Fig 1.

Symmetry-breaking polarization of Cdc42 and BASL in yeast and Arabidopsis stomatal lineage cells. (A) Left panel: Spontaneous polarization of the Cdc42-Bem1-Cdc24/PAK feedforward loop. In budding yeast, stochastically activated Cdc42-GTP (gray arrow) recruits the scaffold protein Bem1, which locally enrich Cdc24 the Cdc42 GEF activator, to amplify activated Cdc42-mediated protein clustering.

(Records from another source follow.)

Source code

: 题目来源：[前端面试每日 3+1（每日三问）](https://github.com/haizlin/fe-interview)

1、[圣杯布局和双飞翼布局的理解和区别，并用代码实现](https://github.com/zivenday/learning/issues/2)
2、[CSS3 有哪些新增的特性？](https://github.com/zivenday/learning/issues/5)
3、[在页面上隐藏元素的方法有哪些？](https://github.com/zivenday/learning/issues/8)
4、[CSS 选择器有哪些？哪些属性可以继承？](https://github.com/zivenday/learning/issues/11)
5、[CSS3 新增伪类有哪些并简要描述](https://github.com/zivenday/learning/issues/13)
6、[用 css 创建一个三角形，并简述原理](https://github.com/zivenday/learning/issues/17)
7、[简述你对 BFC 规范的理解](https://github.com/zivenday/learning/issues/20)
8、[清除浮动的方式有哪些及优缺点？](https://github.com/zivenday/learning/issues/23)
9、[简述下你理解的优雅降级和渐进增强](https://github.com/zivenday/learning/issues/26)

This intrinsic positive feedback loop polarizes Cdc42 to the cortical site and promotes daughter cell expansion (black arrow). Right panel: In Arabidopsis stomatal ACD precursor cells, a positive feedback loop of BASL-YDA-MAPK3/6 promotes cell polarization. MPK3/6-mediated phosphorylation triggers BASL cortical polarization (gray arrow). At the cell cortex, phosphorylated BASL functions as a scaffold to recruit both YDA and MPK3/6, which further produces more activated MPK3/6, and thus more activated BASL to polarize. Polarization of the BASL complex was hypothesized to promote local cell expansion (black arrow) (B)Working model for spontaneous clustering of BASL-YDA-MPK3/6 in plant cells. We hypothesize that, similar to Cdc42 polarization, initially activated BASL molecules organize a positive feedback loop by recruiting its activators YDA-MPK3/6, which allows the conversion of neighboring molecules to become active, eventually leading to the formation of a polarized cluster.